After years of austerity to the public sector, local authorities inevitably focus on non-statutory services, like museums, libraries and parks, when they have to make cuts, says Ted.
“I see no practical evidence that this is turning into anything other than a catastrophic decline in the funding of parks and countryside. But it is an archaic approach if you do the maths on preventative health and keeping people out of the NHS.”
Like they do in Australia, he adds, where the health services of the state of Victoria fund local parks as they know they make the population fitter and healthier. It’s not rocket science, he tells me. The Duke of Norfolk may have donated Norfolk Park to Sheffield partly out of philanthropy to provide places for healthy activity in the outdoors.
“But it was also sensibleness,” says Ted. "Because at the time the main other recreational activities were dens of iniquity, gin palaces and gambling, and we know the modern versions of those things are still pulling people away and ruining them.” I’m not sure I agree with Ted on the life-ruining properties of a quick tipple, but surely more parks can only be a good thing.
The people of the Manor are proud of their park, he says, but such places need to be commonplace across the country, and facing both nature and climate emergencies, we need them to arrive everywhere, and quickly.
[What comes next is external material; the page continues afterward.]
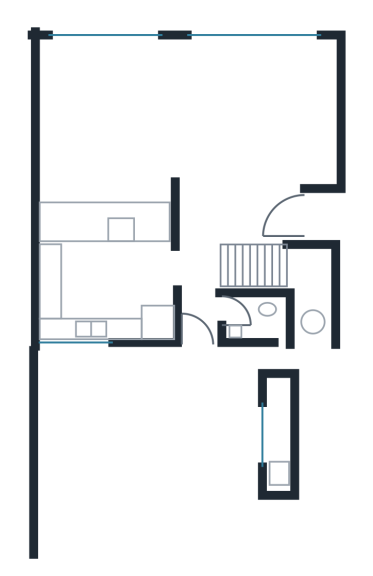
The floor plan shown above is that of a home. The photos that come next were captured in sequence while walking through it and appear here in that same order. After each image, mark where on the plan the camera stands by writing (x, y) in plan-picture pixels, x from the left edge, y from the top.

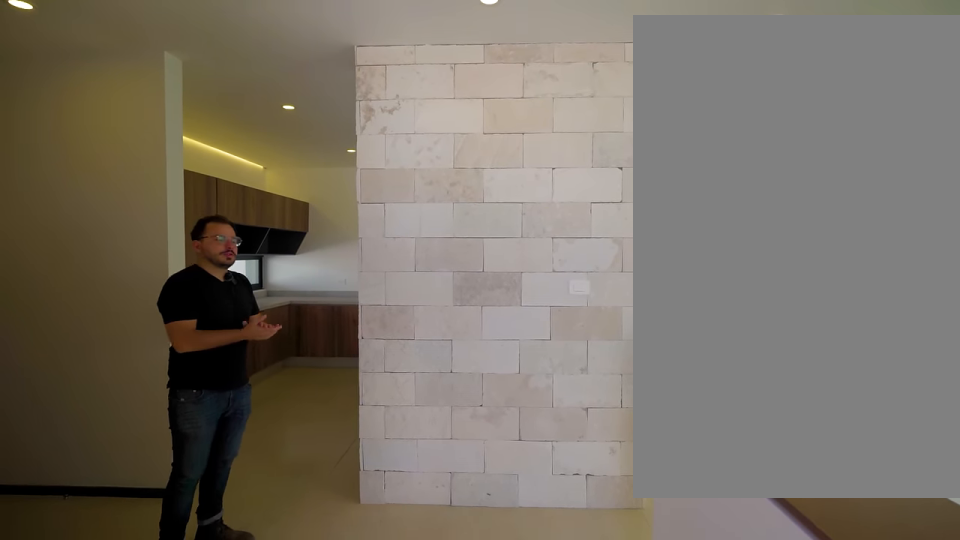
(283, 222)
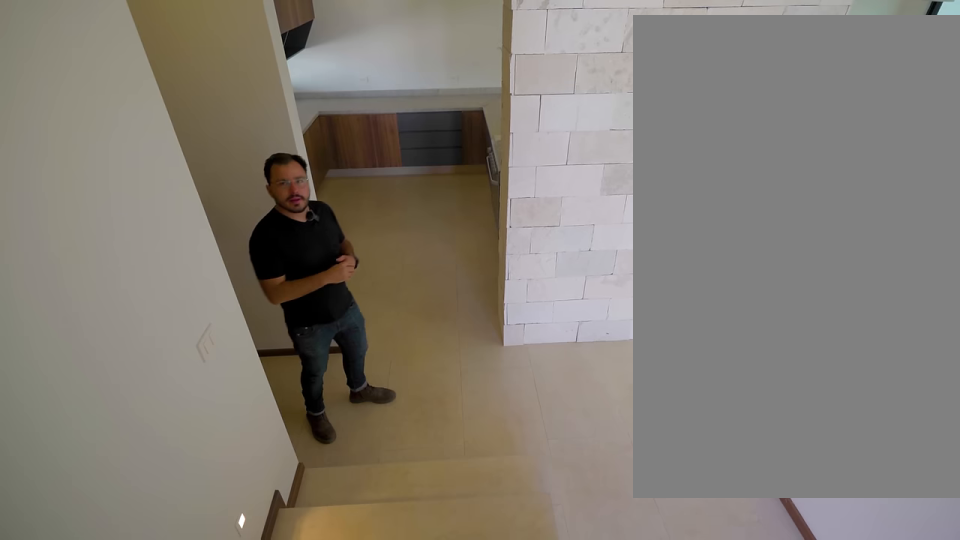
(235, 266)
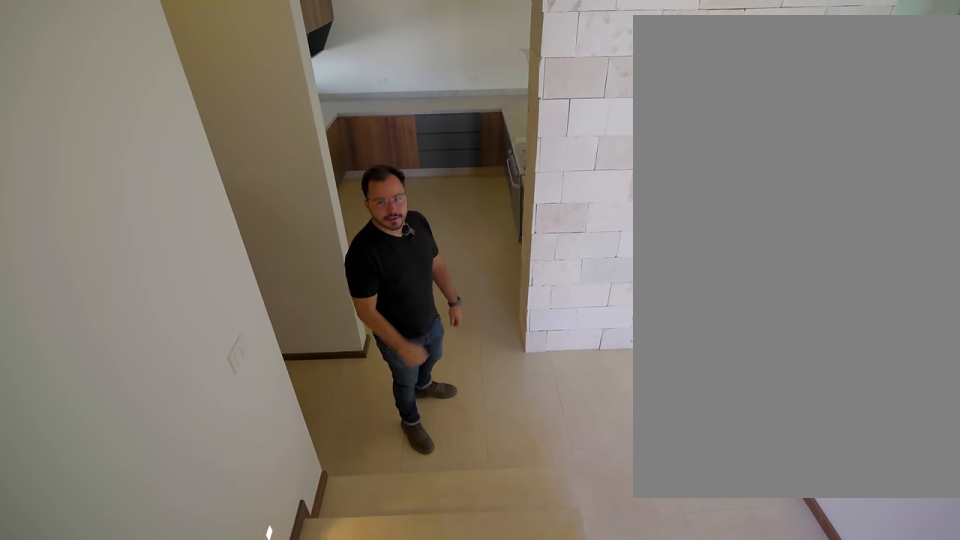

“The civic reason for parks is the same as it’s ever been, since the Victorians started building parks as islands of nature in cities, instead of wall to wall buildings like Bladerunner.”
The Duke of Norfolk might have been baffled by Bladerunner, but he’d probably get the point of Manor Fields. Last year, a roe deer was spotted just a mile away down the hill. Maybe the wilder areas of the Manor estate will now encourage the original residents of the great Sheffield deer park to make their way home.